Wall St set for mixed open after April inflation data

Published 2025/05/13, 11:45
Updated 2025/05/13, 15:20
© Reuters. FILE PHOTO: Traders work on the floor at the New York Stock Exchange (NYSE) in New York City, U.S., May 12, 2025.  REUTERS/Brendan McDermid/File photo

By Shashwat Chauhan and Pranav Kashyap

(Reuters) - Wall Street’s main indexes were on track for a mixed open on Tuesday, as investors assessed the latest inflation numbers and their impact on monetary policy after markets came off sharp gains from the temporary Sino-U.S. trade truce.

U.S. consumer prices rebounded moderately in April, with headline inflation increasing 0.2% last month after dipping 0.1% in March. Economists polled by Reuters had forecast that the CPI would rise 0.3%.

The CPI climbed 2.3% in the 12 months through April after advancing 2.4% in the 12-month period until March.

"In terms of inflation expectations and monetary policy, we’re very much in the same place that we were before the report came out," said Jordan Rizzuto, chief investment officer at GammaRoad Capital Partners (WA:CPAP).

"We expect the Fed to continue to be in a wait-and-see mode until we see some further materialization of pricing pressures that may come from the new trade policies."

Traders leaned into bets that the Fed would not start lowering borrowing costs until September, but still expected at least two 25-basis-point cuts by the end of the year.

A number of U.S. Federal Reserve officials are slated to speak this week, including Chair Jerome Powell on Thursday.

Weighing on Dow futures, UnitedHealth (NYSE:UNH) fell 10% before the bell after the insurance bellwether suspended its annual forecast and its CEO stepped down.

At 08:50 a.m. ET, Dow E-minis were down 162 points, or 0.38%, S&P 500 E-minis were up 4.25 points, or 0.07%, and Nasdaq 100 E-minis were up 58.75 points, or 0.28%.

Relief swept through Wall Street on Monday as all three major U.S. indexes surged after Washington and Beijing agreed to ease their tough reciprocal tariffs, signaling a cooperative effort to prevent a global economic recession.

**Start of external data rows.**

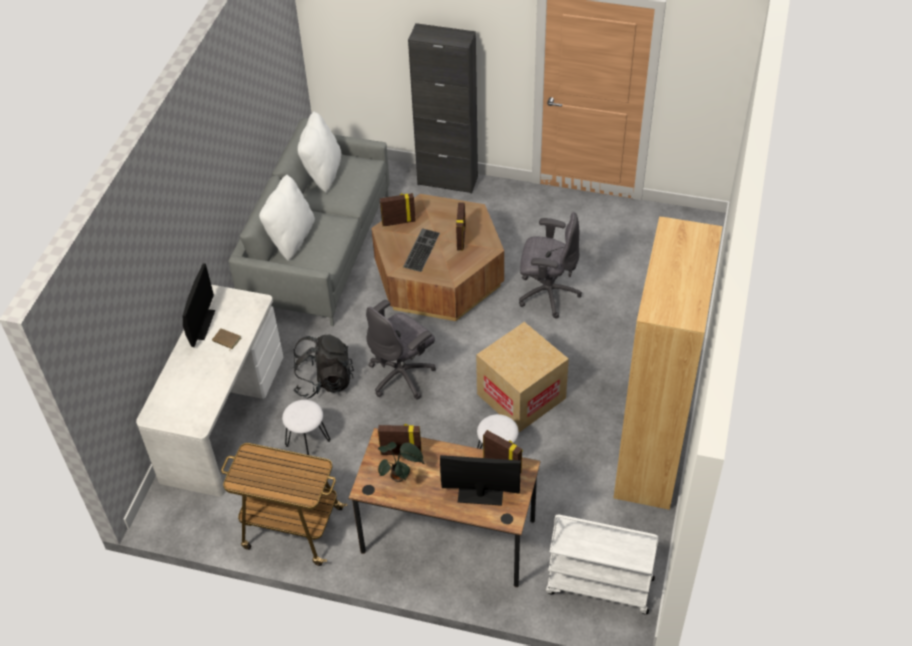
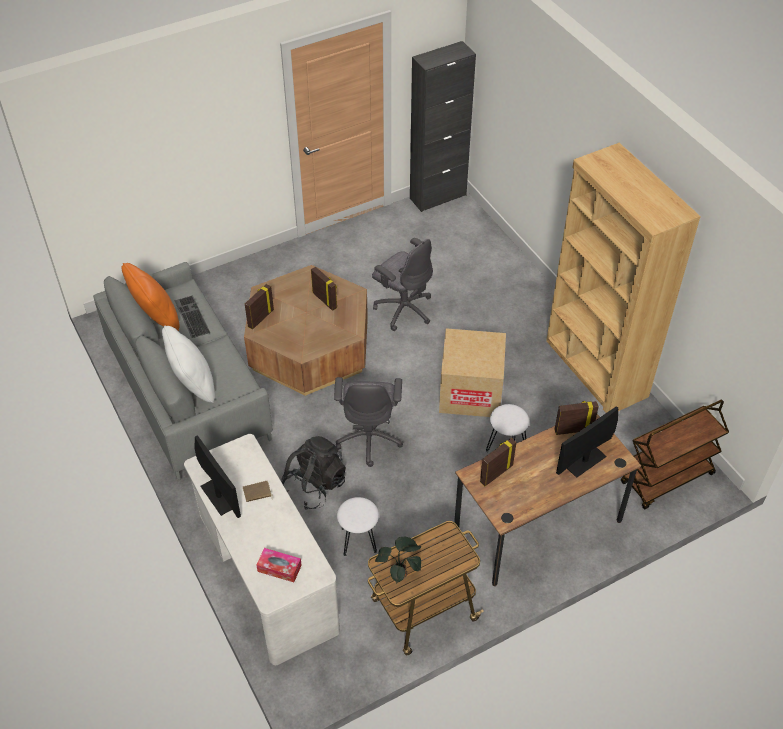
camera: 45 degrees left, 0 degrees up
white pillow [297,111,341,193] -> orange pillow [121,263,180,331]
potted plant [378,442,424,482] -> potted plant moved to [375,537,422,583]
keyboard [403,228,440,272] -> keyboard moved to [174,295,210,338]
black cabinet [408,23,478,194] -> black cabinet moved to [410,41,476,212]
grey office chair [519,212,582,318] -> grey office chair turned 75 degrees clockwise [372,238,433,331]
white cart [546,515,659,614] -> brown cart [621,400,729,509]
none -> tissue box [256,548,302,582]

The U.S. will pause the extra tariffs it imposed on Chinese imports to 30% from 145% for three months, while Chinese duties on U.S. imports will fall to 10% from 125% in the same period.

Following the tariff truce, Goldman Sachs became the first major brokerage to lower its probability of a U.S. recession.

The three major indexes have rebounded from losses logged since April 2, known as "Liberation Day", when President Donald Trump announced reciprocal tariffs affecting nearly all U.S. trade partners.

A 90-day pause announced on April 9 for countries other than China, along with solid earnings reports and a limited U.S.-UK trade agreement last week, helped the S&P 500 and tech-heavy Nasdaq regain lost ground.

Most megacap and growth stocks swung higher, with Nvidia (NASDAQ:NVDA) and Amazon.com (NASDAQ:AMZN) up about 1.4% each.

Crypto exchange operator Coinbase Global (NASDAQ:COIN), which is slated to join the S&P 500 on May 19, was among the top movers, jumping 10.6%.

As earnings season draws to a close with more than 90% of S&P 500 companies having reported earnings, investors now look forward to results from retail giant Walmart (NYSE:WMT), expected later this week.

Trump is on a four-day visit to the Gulf region, arriving in Saudi Arabia on Tuesday, and investors will look to see if a trade deal is in the offing.